SUPPLIED RECORDS.
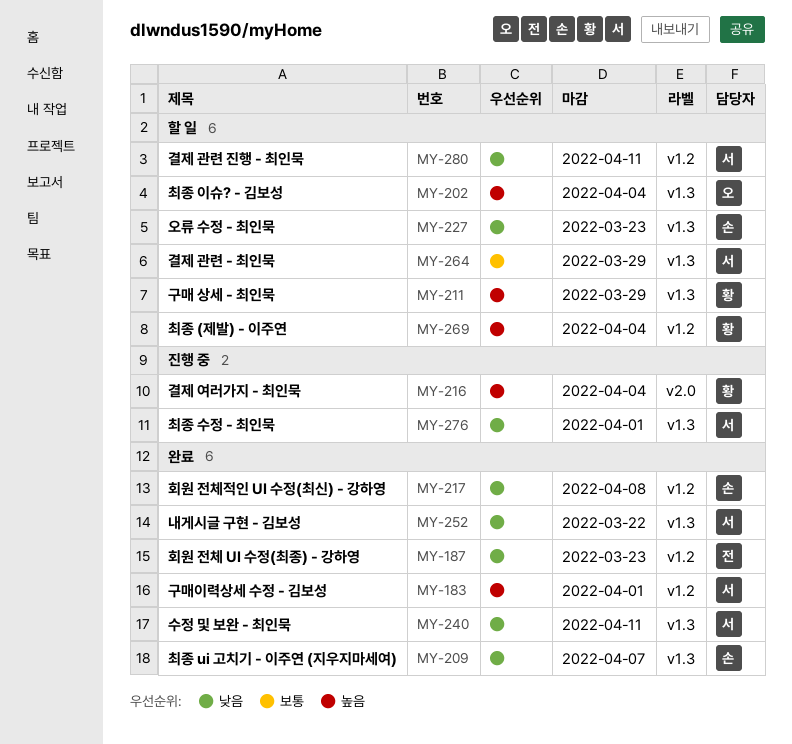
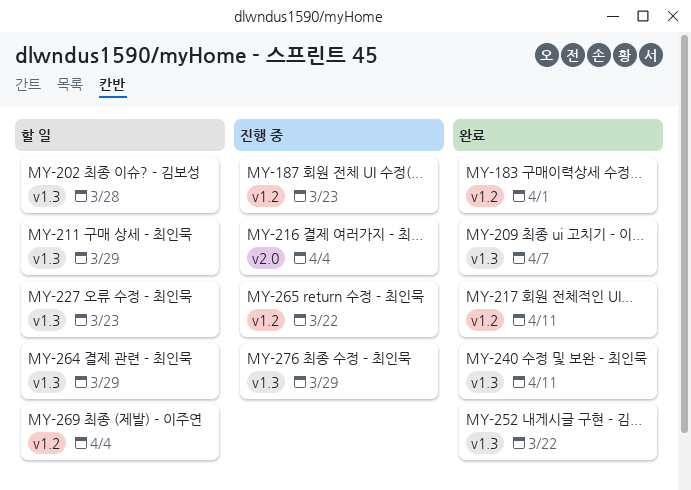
MY-187, status: 완료 -> 진행 중
MY-202, due: Apr 4 -> Mar 28
MY-217, due: Apr 8 -> Apr 11
MY-265: none -> present
MY-276, due: Apr 1 -> Mar 29
MY-280: present -> none

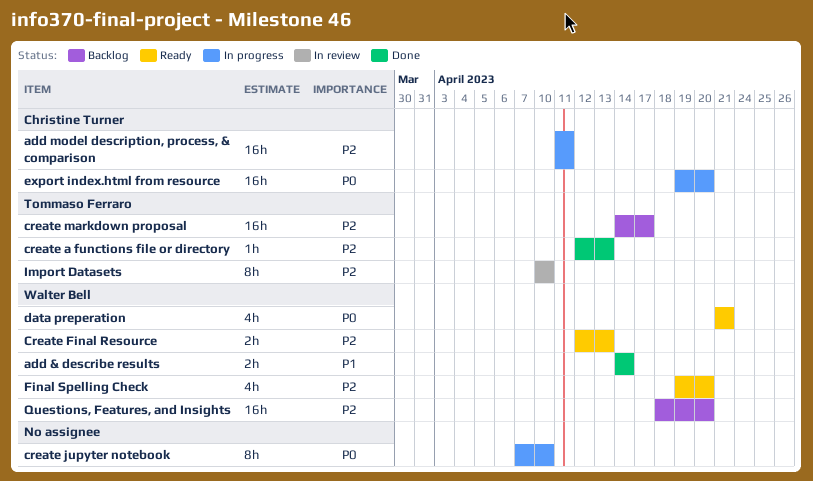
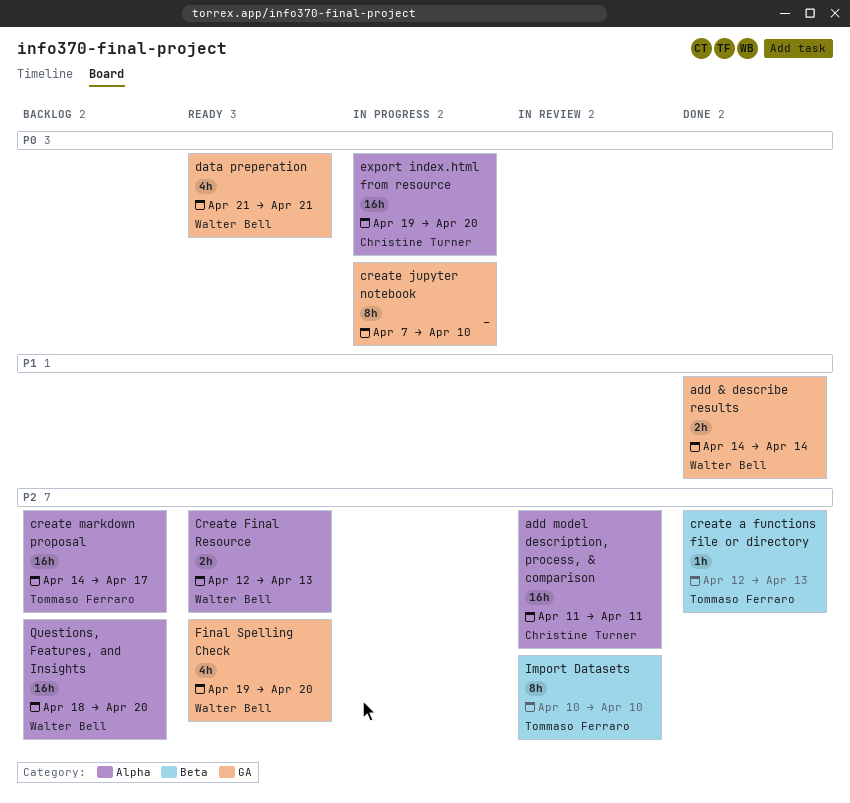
add model description, process, & comparison, status: In progress -> In review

INSTRUCTIONS FOR THE TASK. Once you find the line containing "MY-276, due: Apr 1 -> Mar 29", transcribe it and each line after it to the end of the records exactly, and leave out the pictures.

SOLVED PROBLEM.
MY-276, due: Apr 1 -> Mar 29
MY-280: present -> none

add model description, process, & comparison, status: In progress -> In review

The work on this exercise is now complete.